Franco Rasetti

Franco Rasetti

Franco Dino Rasetti (August 10, 1901 – December 5, 2001) was an Italian scientist. Together with Enrico Fermi, he discovered key processes leading to nuclear fission. Rasetti refused to work on the Manhattan Project, however, on moral grounds.

Rasetti was born in Castiglione del Lago, Italy. He earned a doctorate in physics at the University of Pisa in 1923, and Fermi invited him to join his research group at the University of Rome.

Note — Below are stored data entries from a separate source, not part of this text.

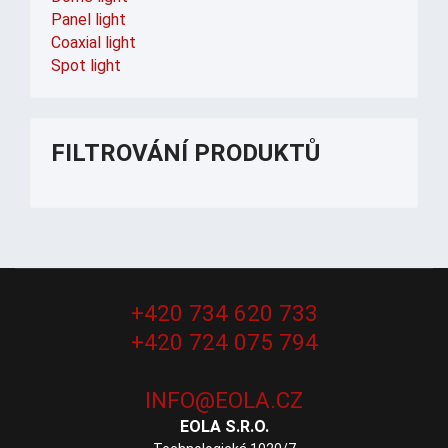
Panel light
Coaxial light
Spot light
FILTROVÁNÍ PRODUKTŮ
+420 734 620 733
+420 724 075 794
EOLA S.R.O.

In 1928-1929 during a stay at the California Institute of Technology (Caltech), he carried out experiments on the Raman effect. He measured a spectrum of dinitrogen in 1929 which provided the first experimental evidence that the atomic nucleus is not composed of protons and electrons, as was incorrectly believed at the time.

In 1930, he was appointed to the chair in spectroscopy at the Sapienza University of Rome in the famous Physics Institute in Via Panisperna. His colleagues included Oscar D'Agostino, Emilio Segrè, Edoardo Amaldi, Ettore Majorana and Enrico Fermi, as well as the director Orso Mario Corbino. Rasetti remained in this post until 1938.

Rasetti was one of Fermi's main colloaborators in the study of neutrons and neutron-induced radioactivity. In 1934, he participated in the discovery of the artificial radioactivity of fluorine and aluminium which would be critical in the development of the atomic bomb.

In 1939 the advance of fascism and the deteriorating Italian political situation led him to leave Italy, following the example of his colleagues Fermi, Segré and Bruno Pontecorvo. With Fermi he had discovered the key to nuclear fission, but contrary to many of his colleagues, he refused for moral reasons to work on the Manhattan project.

From 1939 to 1947, he taught at Laval University in Quebec City (Canada), where he was founding chairman of the physics department.

In 1947, he moved to the United States where he became a naturalized citizen in 1952. Until 1967, he held a chair in physics at Johns Hopkins University in Baltimore.

After 1960, he was more and more interested in natural sciences. He became an expert on trilobite fossils and on wildflowers in the Alps. He died in Waremme, Belgium at the age of 100. The Nature obituary noted that Rasetti was one of the most prolific generalists whose work and writing are noted for the elegance, simplicity and beauty.